## Aufgabenliste
1. Welchen Umsatzrückgang für das nächste Quartal im Vergleich zum Vorjahr nennt der Seitenauszug für AMD?
2. Geben Sie aus dem Seitenauszug den Abschnitt wörtlich wieder, der mit den Worten „## Schaffe89 (30.“ beginnt, und hören Sie nach den Worten „Kurs gehalten werden.“ auf.

## Seitenauszug
>>>
Ach Schaffe musst du wieder rumlügen das sich die Balken biegen?

Nvidias Umsatzrückgang beträgt 700 Millionen zum Q4 2017 (2,9 Millionen $ Umsatz), wähend AMD seinen Umsatz steigern konnte zum Q4 2017 (1,34 Milliarden $) zu aktuell 1,42 Miliarden $ Umsatz und die Prognose von Nvidia für das nächste Quartal kennst du doch noch gar nicht!
Während Nvidia in diesem Quartal schon Abstürzt im Vergleich zum Q4 2017, schafft es AMD wenigstens den Umsatz leicht auszubauen und ich bin gespannt, wie du dann die Prognose von Nvidia für Q1 2019 kommentierst, vor allen dingen nachdem Nvidia praktisch mit dem Release von der 1160TI sein ganzes Pulver für dieses Jahr verschossen hat, während bei AMD von Mai bis August unzählige Releases im CPU und GPU Bereich anstehen!


----------



## Schaffe89 (30. Januar 2019)

Don-71 schrieb:


> Ach Schaffe musst du wieder rumlügen das sich die Balken biegen?



AMD blickt auf einen Umsatzrückgang von 24% im nächsten Quartal zum Vorjahr. 
Das ist auch ein starker Einbruch und schaut man sich dieses Quartal an, erwähnt AMD nicht mal den GPU Part, weil die Zahlen alleine durch Semi Custom, Server, OEM und Data enter einigermaßen auf Kurs gehalten werden.
<<<
## Datenabschnitt
>>>
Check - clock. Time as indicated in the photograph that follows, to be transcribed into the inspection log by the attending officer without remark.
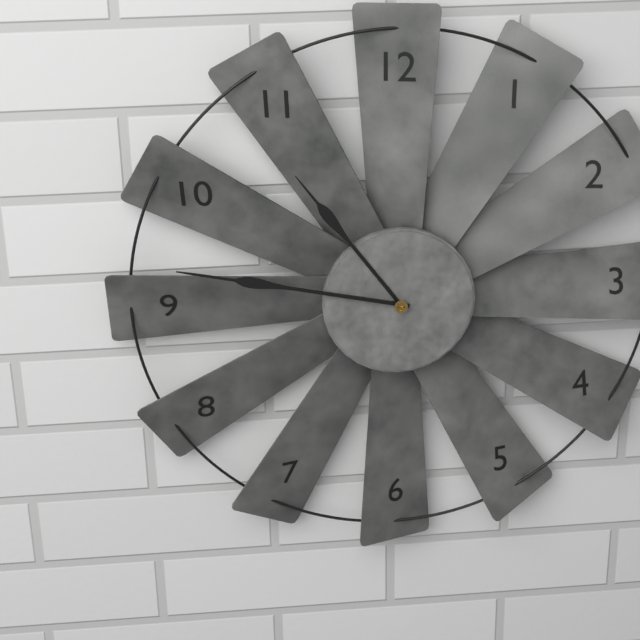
10:47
<<<
## Antworten
1. 24 %

2.
## Schaffe89 (30. Januar 2019)

Don-71 schrieb:


> Ach Schaffe musst du wieder rumlügen das sich die Balken biegen?



AMD blickt auf einen Umsatzrückgang von 24% im nächsten Quartal zum Vorjahr. 
Das ist auch ein starker Einbruch und schaut man sich dieses Quartal an, erwähnt AMD nicht mal den GPU Part, weil die Zahlen alleine durch Semi Custom, Server, OEM und Data enter einigermaßen auf Kurs gehalten werden.